Blair hizo su promesa poco después de un ataque dinamitero contra la zona donde se encuentra la embajada británica, donde se reunió con los líderes iraquíes.
La detonación cercana a la Zona Verde _donde están las oficinas del gobierno iraquí y varias embajadas extranjeras_ dejó en evidencia la violencia que azota a este país. En el ataque resultó herida una persona, dijo el portavoz de la embajada estadounidense Lou Fintor.
Posteriormente, cuando Blair visitó a las fuerzas británicas en el sur de Irak, explotaron en las inmediaciones dos proyectiles de morteros, aunque no se registraron heridos, expresaron funcionarios militares británicos.
ATAQUES COTIDIANOS
Blair, que realizó su séptima visita a esta nación, manifestó que la seguridad había mejorado, pero admitió que los ataques dinamiteros y con proyectiles eran cotidianos.
"Cada vez que hay un intento de progresar, obviamente los terroristas redoblan sus esfuerzos, y nuestra respuesta no debe ser alejarnos o rendirnos. Debe ser hacerles frente.
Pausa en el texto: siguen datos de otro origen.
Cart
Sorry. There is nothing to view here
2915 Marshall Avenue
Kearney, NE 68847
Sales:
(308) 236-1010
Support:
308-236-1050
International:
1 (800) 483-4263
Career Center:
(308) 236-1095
Porque ellos no representan la verdadera voluntad de la población iraquí", sostuvo.
En una rueda de prensa conjunta con el primer ministro Nuri al-Maliki y el presidente iraquí Jalal Talabani, Blair pareció irritarse cuando lo consultaron varias veces sobre el incremento de la violencia en Irak.
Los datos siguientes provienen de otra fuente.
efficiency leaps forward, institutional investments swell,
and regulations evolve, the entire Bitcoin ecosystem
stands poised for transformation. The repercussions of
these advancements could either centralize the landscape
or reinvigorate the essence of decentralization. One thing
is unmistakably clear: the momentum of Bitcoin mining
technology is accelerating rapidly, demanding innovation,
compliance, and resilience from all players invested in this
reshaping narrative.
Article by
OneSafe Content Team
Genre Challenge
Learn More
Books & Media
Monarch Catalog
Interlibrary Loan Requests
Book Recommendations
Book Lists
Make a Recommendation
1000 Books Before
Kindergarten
Blair expresó que el nuevo gobierno británico, que estará liderado por el actual jefe del Tesoro Gordon Brown, seguirá apoyando a Irak después que Blair abandone su puesto.
"La política que yo he seguido es la política de todo el gobierno, entonces aún cuando yo me vaya, estoy seguro de que continuará ese apoyo firme", indicó.
RECONCILIACIÓN NACIONAL
El primer ministro británico instó asimismo a los dos líderes iraquíes a acelerar el proceso de reconciliación nacional convocando a nuevos comicios provinciales e incrementando los esfuerzos para que los líderes tribales y otros grupos que están relacionados con la violencia participen en la política.
Al-Maliki, por su parte, dijo que el gobierno ha conseguido logros importantes en su lucha contra la insurgencia.
"Lo que están haciendo ahora (los insurgentes) no es nada si se lo compara con lo que habían planeado para destruir el proceso político en Irak", manifestó.
Después de visitar la Zona Verde, Blair se trasladó en avión hacia Basora, la segunda ciudad más importante de Irak, a unos 550 kilómetros (340 millas) al sudeste de Bagdad.
En un complejo de las fuerzas de la coalición en el aeropuerto de Basora, saludó y compartió una tasa de té con soldados británicos, estadounidenses, daneses y australianos.
El primer ministro británico les dijo que sería su última oportunidad para agradecerles su valentía y les manifestó que su desempeño en Irak combatiendo a los terroristas de al-Qaida, los insurgentes suníes y las milicias respaldadas por Irán, era fundamental para la seguridad internacional.
Blair, cuya popularidad cayó en picada tras su decisión de unirse a la invasión de Irak en el 2003, llegó al país vía Kuwait, después de haberse reunido en Washington con el presidente estadounidense George W. Bush, el jueves.